Dennis A. Stover, Vice President
1276 South 820 East, Suite 201
American Fork, UT 84003
Re: NCUA Insurance Coverage for Health Savings Accounts.
Dear Mr. Stover:
You asked about the availability and scope of NCUA share insurance for an account holding funds invested by individuals in Health Savings Accounts (HSAs) at a federally-insured credit union. HSAs qualify for NCUA share insurance if the owner of the funds is a member or otherwise eligible to maintain an account in an insured credit union; funds may be insured as an individual account or, if a qualified payable-on-death beneficiary is named, as a revocable trust. 12 C.F.R. §§745.0, 745.3, 745.4. You also asked if an HSA would qualify for NCUA insurance if the funds’ custodian is the credit union or a vendor. The custodian’s identity does not affect the insurance coverage.

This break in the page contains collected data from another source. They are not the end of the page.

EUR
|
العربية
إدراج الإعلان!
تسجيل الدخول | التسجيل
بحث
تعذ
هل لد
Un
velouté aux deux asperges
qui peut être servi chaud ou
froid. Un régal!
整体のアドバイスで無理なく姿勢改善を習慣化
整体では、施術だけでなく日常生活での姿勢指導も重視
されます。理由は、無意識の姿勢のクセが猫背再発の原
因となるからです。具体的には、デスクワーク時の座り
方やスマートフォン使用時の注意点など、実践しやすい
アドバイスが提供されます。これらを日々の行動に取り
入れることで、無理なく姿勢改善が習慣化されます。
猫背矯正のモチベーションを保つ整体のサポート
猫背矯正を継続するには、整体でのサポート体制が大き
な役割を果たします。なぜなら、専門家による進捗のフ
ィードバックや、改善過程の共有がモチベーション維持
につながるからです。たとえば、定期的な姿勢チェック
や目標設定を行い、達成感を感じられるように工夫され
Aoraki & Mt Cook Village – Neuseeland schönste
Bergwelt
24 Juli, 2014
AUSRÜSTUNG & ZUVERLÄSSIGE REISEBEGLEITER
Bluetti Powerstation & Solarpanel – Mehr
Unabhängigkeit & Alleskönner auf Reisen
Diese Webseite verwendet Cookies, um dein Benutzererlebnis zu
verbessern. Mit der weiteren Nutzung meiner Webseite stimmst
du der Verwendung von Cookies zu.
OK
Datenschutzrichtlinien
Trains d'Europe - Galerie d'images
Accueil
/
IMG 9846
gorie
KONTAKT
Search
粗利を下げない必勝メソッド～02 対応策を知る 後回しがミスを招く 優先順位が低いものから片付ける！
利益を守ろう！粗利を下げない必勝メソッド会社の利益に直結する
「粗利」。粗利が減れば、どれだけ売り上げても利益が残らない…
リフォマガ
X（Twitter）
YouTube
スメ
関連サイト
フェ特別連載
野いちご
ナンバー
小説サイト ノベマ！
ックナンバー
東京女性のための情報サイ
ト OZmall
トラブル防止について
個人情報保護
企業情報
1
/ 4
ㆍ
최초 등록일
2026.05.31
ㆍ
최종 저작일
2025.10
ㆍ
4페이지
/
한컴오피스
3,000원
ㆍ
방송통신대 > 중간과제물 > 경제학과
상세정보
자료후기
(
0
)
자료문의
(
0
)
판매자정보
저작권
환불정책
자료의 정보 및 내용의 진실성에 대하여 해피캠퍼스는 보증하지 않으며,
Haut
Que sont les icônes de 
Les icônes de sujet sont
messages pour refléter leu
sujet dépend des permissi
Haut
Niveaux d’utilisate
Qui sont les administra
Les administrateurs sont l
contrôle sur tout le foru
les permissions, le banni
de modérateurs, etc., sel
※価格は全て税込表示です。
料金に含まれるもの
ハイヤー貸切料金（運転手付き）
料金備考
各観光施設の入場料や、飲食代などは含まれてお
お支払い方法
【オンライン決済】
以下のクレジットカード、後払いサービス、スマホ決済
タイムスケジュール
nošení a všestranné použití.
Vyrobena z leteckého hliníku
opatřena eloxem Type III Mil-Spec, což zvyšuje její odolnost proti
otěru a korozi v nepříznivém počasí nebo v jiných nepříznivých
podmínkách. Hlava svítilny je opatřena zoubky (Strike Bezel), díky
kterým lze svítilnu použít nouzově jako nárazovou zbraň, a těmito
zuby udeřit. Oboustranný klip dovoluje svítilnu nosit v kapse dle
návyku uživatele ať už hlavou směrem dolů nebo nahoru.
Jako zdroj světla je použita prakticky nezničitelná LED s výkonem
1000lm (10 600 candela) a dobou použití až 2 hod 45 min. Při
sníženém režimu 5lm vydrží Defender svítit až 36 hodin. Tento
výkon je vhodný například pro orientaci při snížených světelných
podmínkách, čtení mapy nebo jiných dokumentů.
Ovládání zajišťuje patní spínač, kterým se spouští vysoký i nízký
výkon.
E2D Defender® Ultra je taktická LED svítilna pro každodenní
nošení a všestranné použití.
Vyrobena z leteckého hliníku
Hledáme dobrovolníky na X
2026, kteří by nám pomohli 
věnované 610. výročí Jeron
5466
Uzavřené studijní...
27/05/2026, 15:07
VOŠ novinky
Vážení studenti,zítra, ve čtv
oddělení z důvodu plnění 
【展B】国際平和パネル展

HSAs are tax-advantaged savings plans defined in the Internal Revenue Code as trusts created exclusively to pay the qualified medical expenses of the account owner beneficiary. 26 U.S.C. §223(d)(1). Banks, credit unions, insurance companies, and any other person “who demonstrates to the satisfaction of the [Treasury] Secretary that the manner in which such person will administer the trust will be consistent with the [statutory HSA] requirements” can serve as an HSA trustee. 26 U.S.C. §§ 223(d)(1)(B), 408(n), 816. NCUA regulations implement this statutory authority and permit federal credit unions (FCUs) to act as HSA trustees or custodians. 12 C.F.R. §721.3(l). State law determines whether state-chartered credit unions have authority to serve as HSA custodians and trustees.

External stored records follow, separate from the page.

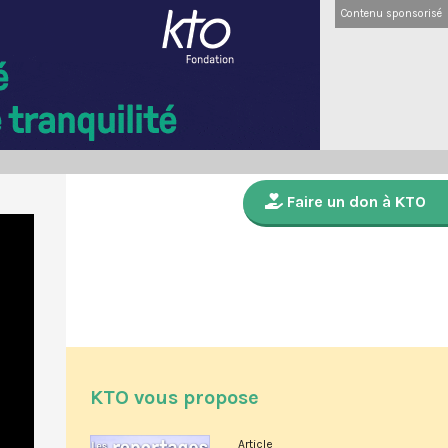
Contenu sponsorisé
Faire un don à KTO
KTO vous propose
Article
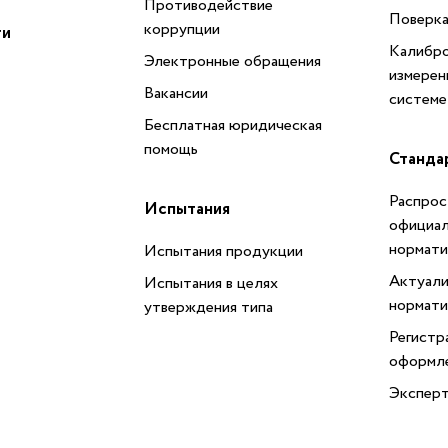
Противодействие
Поверка
коррупции
ти
Калибро
Электронные обращения
измерен
Вакансии
системе
Бесплатная юридическая
помощь
Станда
Распрос
Испытания
официал
нормати
Испытания продукции
Актуали
Испытания в целях
нормати
утверждения типа
Регистр
оформл
Эксперт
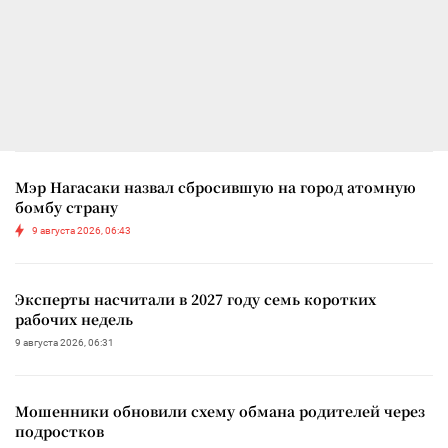
Мэр Нагасаки назвал сбросившую на город атомную
бомбу страну
9 августа 2026, 06:43
Эксперты насчитали в 2027 году семь коротких
рабочих недель
9 августа 2026, 06:31
Мошенники обновили схему обмана родителей через
подростков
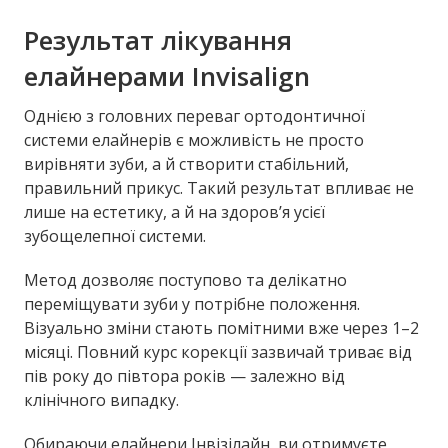
Результат лікування
елайнерами Invisalign
Однією з головних переваг ортодонтичної
системи елайнерів є можливість не просто
вирівняти зуби, а й створити стабільний,
правильний прикус. Такий результат впливає не
лише на естетику, а й на здоров’я усієї
зубощелепної системи.
Метод дозволяє поступово та делікатно
переміщувати зуби у потрібне положення.
Візуально зміни стають помітними вже через 1–2
місяці. Повний курс корекції зазвичай триває від
пів року до півтора років — залежно від
клінічного випадку.
Обираючи елайнери Інвізілайн, ви отримуєте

The HSA statute contemplates that HSA owners can designate a beneficiary to receive any balance remaining after their death. 26 U.S.C. §223(f)(8); see also 69 Fed. Reg. 29907, 29909 (May 24, 2004). Where an owner has designated a qualifying beneficiary, meaning a spouse, child, grandchild, parent, or sibling, NCUA provides additional insurance of up to $100,000 per beneficiary, separate from any individual accounts of the owner. 12 C.F.R. §745.4(b). If an HSA owner does not identify a qualifying beneficiary, the funds are added to any other individual accounts of the owner and insured to $100,000 in the aggregate. 12 C.F.R. §§745.3, 745.4(c).
NCUA’s general account insurance principles require a credit union’s account records to identify the account as an HSA for it to receive additional insurance coverage for any qualifying beneficiaries. 12 C.F.R. §745.2(c)(1). The account records also must disclose the names of the settlor (grantor) and the trustee. 12 C.F.R. §745.2(c)(2). Generally, a credit union, other than a low-income designated FCU, cannot accept HSA funds from individuals outside its field of membership, as the funds would not qualify for share insurance. 12 C.F.R. §§701.34, 741.9, 745.0.
HSAs are often marketed to individuals through the sales agents of health insurance companies and this process may involve the sales agent signing up individuals as members of a credit union. For FCUs, the sales agent can act on the credit union’s behalf to verify the individuals’ membership eligibility and take their membership applications. We note an individual who is within the FCU’s field of membership must complete and sign a membership application, purchase (or pay the initial installment on) one share, and pay any applicable entrance fee. 12 U.S.C. §1759b; FCU Bylaws article II, section 2. The individuals need not establish or maintain a separate share account to qualify for FCU membership, as the HSA investment can fulfill the one share requirement. OGC Op. 94-0424 (May 2, 1994). For state-chartered credit unions, we defer to the opinion of the appropriate state supervisory agency on the matter of how membership must be established.
Lastly, we note, where a sales agent is involved, insured credit unions may need to pay particular attention to how certain regulatory compliance matters will be addressed, for example, customer identification requirements and consumer privacy disclosures. 12 C.F.R. Part 716; 12 C.F.R. §748.2(b)(2). It may be necessary for an HSA sales agent to be familiar with the regulatory requirements but, in any event, it remains the insured credit union’s responsibility to ensure compliance with applicable regulatory requirements.